Stored dataset items
____________
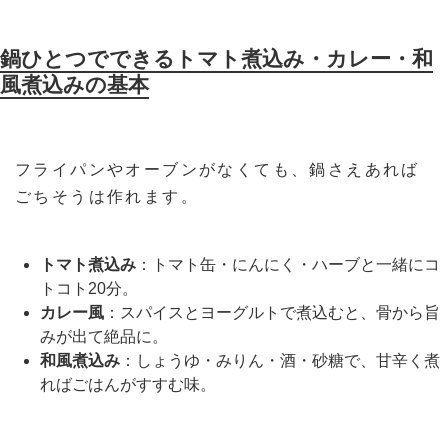
鍋ひとつでできるトマト煮込み・カレー・和
風煮込みの基本
フライパンやオーブンがなくても、鍋さえあれば
ごちそうは作れます。
トマト煮込み
：トマト缶・にんにく・ハーブと一緒にコ
トコト20分。
カレー風
：スパイスとヨーグルトで煮込むと、骨から旨
みが出て絶品に。
和風煮込み
：しょうゆ・みりん・酒・砂糖で、甘辛く煮
ればごはんがすすむ味。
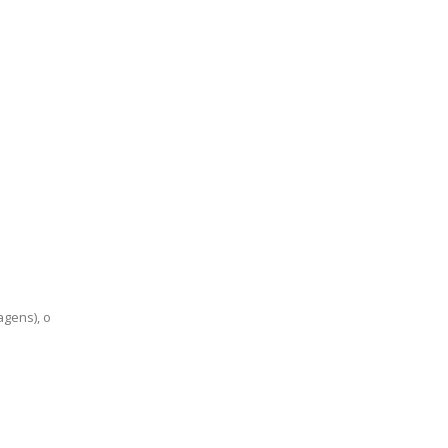
gens), ο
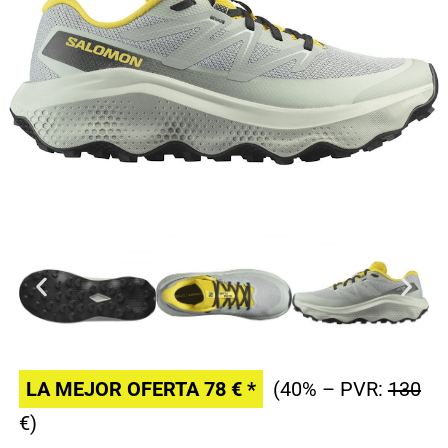
LA MEJOR OFERTA 78 € *
(40% – PVR:
130
€)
____________
== Your instructions ==
Set down each entry again exactly as written. Pictures stay out.

== Result of the exercise ==
鍋ひとつでできるトマト煮込み・カレー・和
風煮込みの基本
フライパンやオーブンがなくても、鍋さえあれば
ごちそうは作れます。
トマト煮込み
：トマト缶・にんにく・ハーブと一緒にコ
トコト20分。
カレー風
：スパイスとヨーグルトで煮込むと、骨から旨
みが出て絶品に。
和風煮込み
：しょうゆ・みりん・酒・砂糖で、甘辛く煮
ればごはんがすすむ味。
gens), ο
LA MEJOR OFERTA 78 € *
(40% – PVR:
130
€)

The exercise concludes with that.